Semi-fiction admirable : prison telle un monastère militaire ; soumission des détenus entière et complète à un règlement strict et rigoureux à un point d'abstraction que ne sait atteindre que la civilisation japonaise. Existence au cordeau dans un lieu au cordeau, utopie appliquée. La rigueur - qui reste en deça de la cruauté -, infantilise les détenus et en même temps pacifie les relations, ou du moins les nivelle. Gardien ou détenu, chacun tient son rang dans les rouages précis de l'institution où le moindre dérapage est redressé à la seconde. Un occidental peut s'étonner de cet ordre parfait alors que la punition ultime semble être l'isolement dans une cellule monacale, nette et claire, aux conditions pas moins confortables que la cellule collective. L'on en vient à se dire que le respect d'une règle aussi rigoureuse se fonde en quelque sorte sur son acceptation volontaire pour le confort de la routine qu'elle apporte, routine dispensant de toute lutte ou préoccupation. Une sorte de meilleur-des-mondes oubliant toute rébellion, où la routine disciplinaire a remplacé le soma.
Songeur à l'idée que de tels lieux existent et fonctionnent - sans être dupe qu'ils sont le reflet de la société nippone où règne la hiérarchie, l'auto-surveillance et la délation.
Songeur à l'idée que cette prison est une prison de basse sécurité.
Esthétique indéniable de la façon de filmer cette cérémonie perpétuelle.
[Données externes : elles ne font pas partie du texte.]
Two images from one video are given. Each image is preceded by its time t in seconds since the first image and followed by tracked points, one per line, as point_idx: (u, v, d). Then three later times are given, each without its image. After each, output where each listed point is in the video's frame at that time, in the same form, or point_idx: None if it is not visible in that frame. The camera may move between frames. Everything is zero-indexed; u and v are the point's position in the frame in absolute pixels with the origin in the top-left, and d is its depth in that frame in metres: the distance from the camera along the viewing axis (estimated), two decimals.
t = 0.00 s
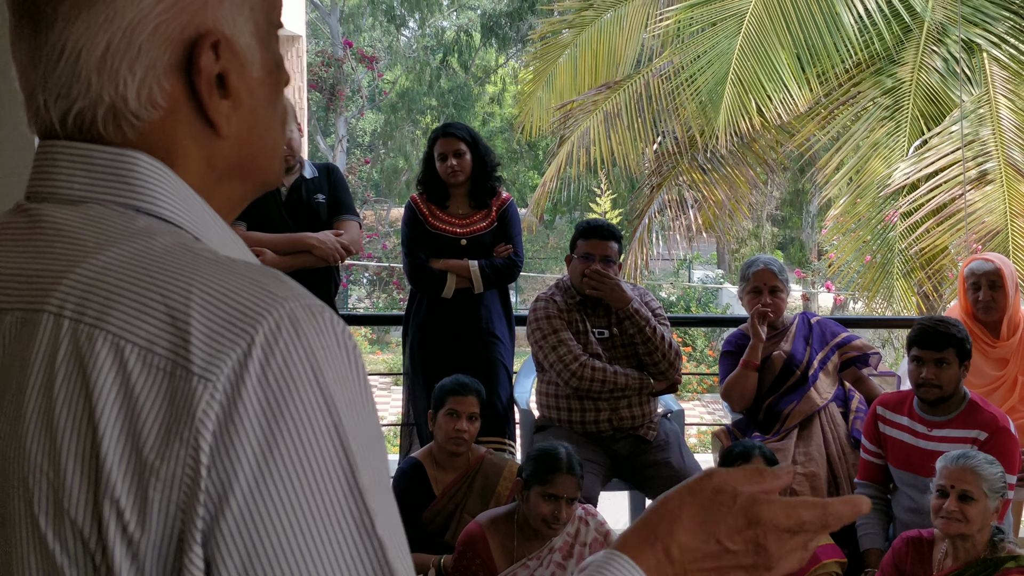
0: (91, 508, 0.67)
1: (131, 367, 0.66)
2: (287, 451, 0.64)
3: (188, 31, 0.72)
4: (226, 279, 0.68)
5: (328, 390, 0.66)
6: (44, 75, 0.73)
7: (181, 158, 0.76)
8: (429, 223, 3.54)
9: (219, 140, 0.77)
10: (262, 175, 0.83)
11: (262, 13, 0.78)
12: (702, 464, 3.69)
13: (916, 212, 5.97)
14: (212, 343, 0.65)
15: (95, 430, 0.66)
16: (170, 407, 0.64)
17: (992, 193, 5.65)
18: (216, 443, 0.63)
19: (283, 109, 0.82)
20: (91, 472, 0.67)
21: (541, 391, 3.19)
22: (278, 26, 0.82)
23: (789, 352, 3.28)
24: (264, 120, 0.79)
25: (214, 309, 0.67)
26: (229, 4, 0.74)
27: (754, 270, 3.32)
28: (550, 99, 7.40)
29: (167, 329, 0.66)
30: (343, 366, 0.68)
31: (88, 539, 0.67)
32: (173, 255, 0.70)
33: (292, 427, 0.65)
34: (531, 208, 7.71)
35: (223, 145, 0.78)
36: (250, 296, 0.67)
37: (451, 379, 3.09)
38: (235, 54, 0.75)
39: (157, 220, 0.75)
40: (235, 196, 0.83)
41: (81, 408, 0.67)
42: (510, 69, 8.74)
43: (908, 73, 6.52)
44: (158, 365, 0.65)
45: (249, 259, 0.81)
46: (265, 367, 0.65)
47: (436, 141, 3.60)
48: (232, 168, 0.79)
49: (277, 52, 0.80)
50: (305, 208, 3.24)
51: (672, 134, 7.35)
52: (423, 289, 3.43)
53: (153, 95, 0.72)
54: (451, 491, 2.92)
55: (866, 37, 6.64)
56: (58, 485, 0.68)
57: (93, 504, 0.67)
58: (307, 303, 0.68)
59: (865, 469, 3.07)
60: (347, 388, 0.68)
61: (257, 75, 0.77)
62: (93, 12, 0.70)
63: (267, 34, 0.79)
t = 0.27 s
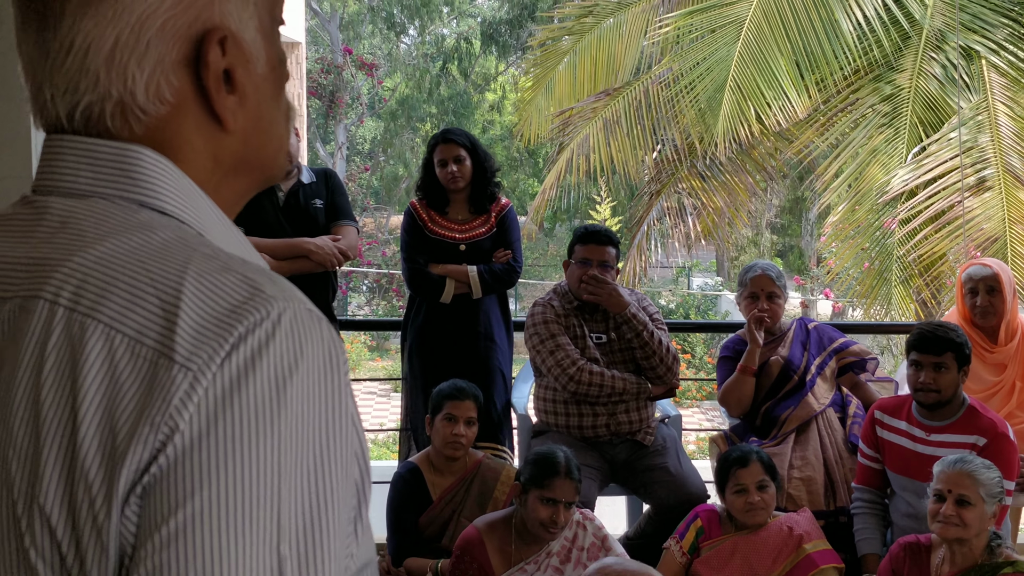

Puisqu'il est question de quotidien et de temps, le grand corridor central cite Ozu par sa symétrie frontale en plan-tatami, Ozu que l'on retrouve dans d'autres plans – lieux vides, linge qui flotte au vent.
Seul bémol, le prologue censé expliquer la raison de l'incarcération du personnage central, qui, sans rien apporter, aurait même un effet répulsif par son amateurisme brouillon.
Reste à lire le manga pour se faire une idée de la source du film.